Внутри его все кипело, но положение обязывало, и он не давал выхода эмоциям.
– Ошибаетесь как раз вы. Я не являюсь подданным вашего императора, и потому его законы меня не касаются, – возразил плантатор.
– Но вы проживаете на территории империи, и потому действующие законы касаются и вас.
– Я – свободный человек, – повторил Клайтон. – И занял землю по праву сильного. Что я здесь делаю и каким образом веду хозяйство, не касается никого.
– Но только в Луизиане или в любом другом штате. Здесь дело другое. В соответствии с данными мне полномочиями вынужден вас предупредить: или вы меняете способ хозяйствования, или покидаете российские пределы.
– По какому праву вы мне такое говорите? – вскинулся Клайтон.
– По праву представителя власти.
– Я ее не признаю, – жестко отозвался плантатор. – Повторяю – я свободный человек и таковым останусь и впредь.
– Что ж, выбор вами сделан. Сколько дней вам дать на сборы?
– Какие сборы? – Клайтон упорно играл в непонимание.
Или действительно не понимал. Муравьеву собеседник не показался чересчур умным.

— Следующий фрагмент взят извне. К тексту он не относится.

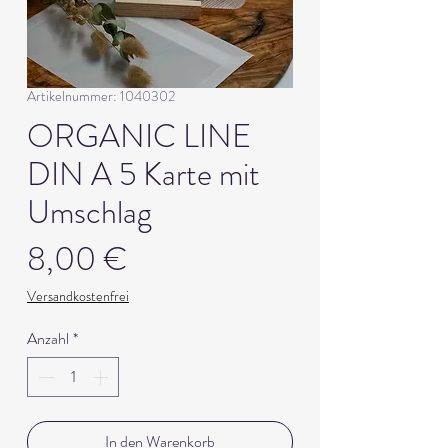
Artikelnummer: 1040302
ORGANIC LINE
DIN A 5 Karte mit
Umschlag
Preis
8,00 €
Versandkostenfrei
Anzahl
*
In den Warenkorb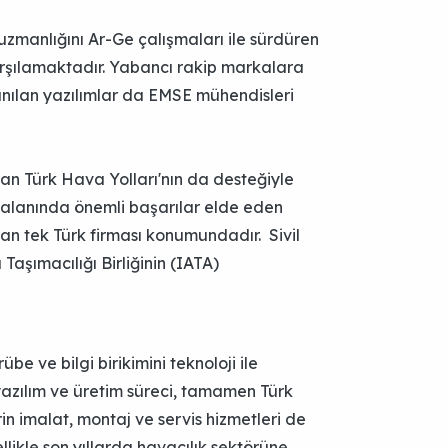
zmanlığını Ar-Ge çalışmaları ile sürdüren
rşılamaktadır. Yabancı rakip markalara
anılan yazılımlar da EMSE mühendisleri
lan Türk Hava Yolları'nın da desteğiyle
i alanında önemli başarılar elde eden
an tek Türk firması konumundadır. Sivil
şımacılığı Birliğinin (IATA)
be ve bilgi birikimini teknoloji ile
 yazılım ve üretim süreci, tamamen Türk
in imalat, montaj ve servis hizmetleri de
likle son yıllarda havacılık sektörüne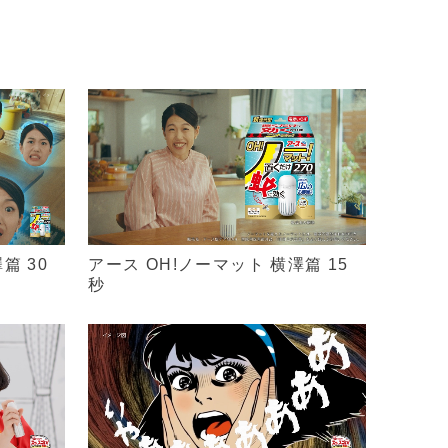
篇 30
アース OH!ノーマット 横澤篇 15
秒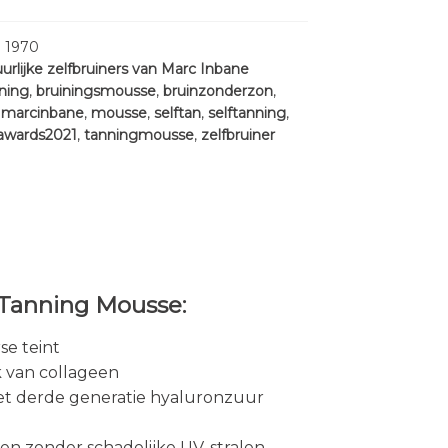
:
1970
urlijke zelfbruiners van Marc Inbane
ning
,
bruiningsmousse
,
bruinzonderzon
,
,
marcinbane
,
mousse
,
selftan
,
selftanning
,
awards2021
,
tanningmousse
,
zelfbruiner
 Tanning Mousse:
se teint
 van collageen
et derde generatie hyaluronzuur
nen zonder schadelijke UV-stralen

– Вы отказались соблюдать законы империи и потому обязаны в кратчайший срок покинуть ее территорию. В противном случае я буду обязан арестовать вас, и дальнейшую судьбу будет решать наместник.
– Что?! – Клайтон приподнялся.
– Я непонятно выразился? – Капитан не двинулся с места.
– Вы предлагаете мне бросить мою землю?
– У вас есть на нее документы?
– Какие могут быть документы? – заорал плантатор.
– Удостоверяющие ваше право на владение.
Сунувшийся было в гостиную негр с подносом от крика хозяина испуганно шарахнулся прочь.
– Убирайтесь вон!
Но дверь резко отворилась, и в ее проеме возник Быкадоров. За спиной сотника виднелось еще несколько казаков.
– Вон отправитесь вы, – по-прежнему спокойно подытожил Николай. – На сборы вам дается неделя. После чего все имущество будет просто конфисковано в казну.
– Мои люди… – начал было Клайтон.
– При малейшей попытке сопротивления, согласно указу наместника, все вы считаетесь разбойниками со всеми вытекающими последствиями, – понял его мысль капитан.
Смотреть на рабовладельца было страшно. Он покраснел так, что, казалось, его сейчас хватит удар. Клайтон задыхался, ловил воздух открытым ртом, а пальцы судорожно шарили у ворота.
Муравьев терпеливо ждал. Ему было ничуть не жаль плантатора. Более того, наглость хозяина возмущала офицера настолько, что он бы не отказался преподать тому урок.
Рабовладелец оказался живуч. Он кое-как отдышался, шагнул к дальнему столику и припал к стоявшему там кувшину с водой. После воды наступил очередь сигары. В нарушении всех приличий гостям ничего не предлагалось, хотя еще вопрос – приняли бы они предложенное?
Пальцы Клайтона, когда он прикуривал, заметно дрожали.
– Когда я смогу получить деньги за землю? – все больше успокаиваясь, спросил он.
– Как вы говорите, земля ничья, так о каких деньгах может идти речь? Если бы вы ее купили или получили официально – дело другое.
– Я вложил в нее свой труд, – веско заявил хозяин.
– Не свой, а рабов, – уточнил Муравьев.
– Обработанная земля, дом, постройки, – не слушая, продолжал перечислять Клайтон.
– Прежде чем что-то занимать, надо как минимум получить на это согласие. Так что через неделю я вновь буду здесь. – Николай поднялся и пошел прочь.
– Столько денег и где я их получу? – донеслось до него причитание. – Столько сил!..
– Это – не мои проблемы, – сказал вместо прощания Муравьев.